Mike Sexton wrote a funny article for Card Player Magazine called A Great Poker Night. In this article he talks about the night he met Telly Savalas from Kojak 25 years ago. Their meeting happened by chance. Sexton was playing $30-$60 Seven Card Stud Eight or Better at the Dunes Hotel and Casino in Las Vegas. It’s a hi/lo split game and Mike beat the game for $2,600 that night.
That night, Telly had asked the poker room manager if he could sweat one of the poker players playing a split game. The manager introduced Telly to Mike.
Telly sweated Mike all night and learned a lot. A few years later, Telly entered a Seven Card Stud Eight or Better tournament at the World Series of Poker and finished in third place. Mike taught Kojak well! Click on the below link for more details.


1. I am Nicholas Savalas, Telly's nephew. I thank you for remembering my uncle so kindly. I run the family website at http://savalas.tv - where we archive many multi-media presentations of him, including some poker clips. Uncle Telly was an accomplished and respected player in many different poker variations. As an example, here is World Series of Poker - 1992 Main Event Partial Results:
Hamid Dastmalchi (1)
Tom Jacobs (2)
Hans Lund (3)
Johnny Chan (7)
Telly Savalas (21)
Barry Greenstein (22)
Mike Sexton (23)
Dewey Tomko (34)
And here is a partial biography for your readers who didn't know him - and thanks for letting me tell it.

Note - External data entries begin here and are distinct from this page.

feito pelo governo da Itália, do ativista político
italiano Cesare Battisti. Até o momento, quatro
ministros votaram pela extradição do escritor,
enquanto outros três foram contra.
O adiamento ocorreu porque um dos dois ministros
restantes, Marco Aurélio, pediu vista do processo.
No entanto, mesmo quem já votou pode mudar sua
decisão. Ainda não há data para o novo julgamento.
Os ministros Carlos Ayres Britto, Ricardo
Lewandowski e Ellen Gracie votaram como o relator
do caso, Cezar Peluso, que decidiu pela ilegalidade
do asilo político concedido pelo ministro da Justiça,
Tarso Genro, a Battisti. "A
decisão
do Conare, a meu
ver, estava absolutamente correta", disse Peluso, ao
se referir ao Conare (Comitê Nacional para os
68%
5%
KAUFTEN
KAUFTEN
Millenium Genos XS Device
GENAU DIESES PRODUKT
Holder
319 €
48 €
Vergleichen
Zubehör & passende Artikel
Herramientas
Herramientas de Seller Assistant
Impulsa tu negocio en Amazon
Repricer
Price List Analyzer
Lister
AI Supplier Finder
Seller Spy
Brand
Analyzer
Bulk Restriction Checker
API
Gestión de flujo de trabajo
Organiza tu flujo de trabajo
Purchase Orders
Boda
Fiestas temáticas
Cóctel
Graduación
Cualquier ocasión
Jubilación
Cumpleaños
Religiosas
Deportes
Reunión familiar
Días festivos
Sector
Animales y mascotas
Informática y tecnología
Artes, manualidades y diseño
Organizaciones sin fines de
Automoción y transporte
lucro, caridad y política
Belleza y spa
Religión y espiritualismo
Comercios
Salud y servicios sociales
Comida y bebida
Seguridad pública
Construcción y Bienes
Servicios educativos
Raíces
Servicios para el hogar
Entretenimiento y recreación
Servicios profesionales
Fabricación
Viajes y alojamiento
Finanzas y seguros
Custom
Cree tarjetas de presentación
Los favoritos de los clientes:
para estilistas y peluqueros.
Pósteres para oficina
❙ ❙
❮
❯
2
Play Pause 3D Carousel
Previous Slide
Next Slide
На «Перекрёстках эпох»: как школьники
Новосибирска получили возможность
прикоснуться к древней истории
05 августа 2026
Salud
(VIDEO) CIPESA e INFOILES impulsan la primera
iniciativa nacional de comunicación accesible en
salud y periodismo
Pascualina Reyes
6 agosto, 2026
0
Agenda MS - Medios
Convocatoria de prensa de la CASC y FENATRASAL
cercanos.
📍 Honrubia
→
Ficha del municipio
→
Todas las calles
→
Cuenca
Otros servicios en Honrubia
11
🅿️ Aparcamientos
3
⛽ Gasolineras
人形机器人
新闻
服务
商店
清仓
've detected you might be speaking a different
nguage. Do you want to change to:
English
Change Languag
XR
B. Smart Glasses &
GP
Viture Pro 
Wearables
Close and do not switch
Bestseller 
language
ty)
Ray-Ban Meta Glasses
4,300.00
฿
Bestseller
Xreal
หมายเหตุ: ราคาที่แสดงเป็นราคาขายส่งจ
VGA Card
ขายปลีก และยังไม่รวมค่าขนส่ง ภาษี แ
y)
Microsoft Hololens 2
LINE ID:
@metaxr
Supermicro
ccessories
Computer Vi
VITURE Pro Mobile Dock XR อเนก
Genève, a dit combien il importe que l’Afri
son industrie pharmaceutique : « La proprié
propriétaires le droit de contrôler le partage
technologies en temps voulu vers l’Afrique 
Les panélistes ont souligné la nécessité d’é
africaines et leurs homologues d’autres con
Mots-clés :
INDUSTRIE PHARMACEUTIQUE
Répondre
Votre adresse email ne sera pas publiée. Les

Best known as the bald-headed, elegantly dressed, hard-as-nails yet lollipop-wielding NYC police Lieutenant "Kojak" (CBS, 1973-77), Telly Savalas gained life experience with a three-year stint in the Army during WWII, working for the U.S. State Department hosting the "Your Voice of America" series and then at ABC News before beginning an acting career in his late 30s.
As first executive director and then senior director of news special events at ABC, Savalas became an executive producer for the "Gillette calvalcade of Sports", where he gave Howard Cosell his first job. Savalas first acted on the TV show "Armstrong Circle Theater" (1959) and then on the series "The Witness" as Lucky Luciano, where actor Burt Lancaster "discovered" him. Savalas was cast opposite Lancaster's idealistic D.A. in the melodrama "The Young Savages" (1961). He moved on to play a string of heavies, winning acclaim and an Oscar nomination for Best Supporting Actor for his performance as the sadistic Feto Gomez in "Birdman of Alcatraz" (1962). After portraying Pontius Pilate in "The Greatest Story Ever Told" (1965), he chose to remain completely bald and this signature look, somewhere between the comic and the ominous, stood him in good stead in the years that followed.
Savalas was memorable in "The Dirty Dozen" (1967), the seminal ensemble action film by director Robert Aldrich, and reappeared as a different character in two TV movie reprisals. He also appeared as star in two classics, "Kelly's Heroes", and "The Scalphunter", a western that revealed the absurdity of racism during the Civil Rights movement. His career was transformed with the lead role in the celebrated TV-movie "The Marcus Nelson Murders" (CBS, 1973) where the pop culture icon of Theo Kojak was born. Savalas polished his hard-boiled image to a brilliant sheen over the long run of "Kojak" (CBS, 1973-78). During those years, he co-bought racehorse Telly's Pop, recorded many albums, including "Telly" (1974) and "Who Loves Ya, Baby" (1976) and directed and wrote the film "Beyond Reason" (1977). After the very popular series ended, Savalas reprised the Kojak persona in several Kojak-based TV-movies, furthering his public canonization. One of Savalas' brothers, George Savalas (known professionally for a time simply as 'Demosthenes') played the character 'Stavros', a sensitive , wild-haired, quiet, comedic foil to Kojak's street-wise humor in an otherwise dark dramatic TV series.
Throughout his life, Telly Savalas was a charismatic leader, creative writer, director, and producer. He won the Emmy, the Peabody, and Golden Globe Awards. In 1990, the city of New York declared "The Marcus-Nelson Murders" as the official movie of New York City, and awarded Telly with the Key to the City. He was also a strong contributor to his Greek Orthodox roots through the Saint Sophia and Saint Nicholas cathedrals in Los Angeles, and was the sponsor of bringing electricity in the '70's to his ancestral home, Yeraka, Greece. His mother, Christina, was a world recognized contemporary of Picasso, and he himself released several records, the most remembered was his version of "If", that was #1 in Europe for 10 weeks in 1975.
Many people do not know that Telly was a world-class poker player, degreed in psychology; a motorcycle racer, and lifeguard. He appeared in over 80 movies. In his capacity as Producer for "Kojak", he gave many stars their first break, as Burt Lancaster did for him. He was considered by those who knew him a generous, graceful, compassionate man.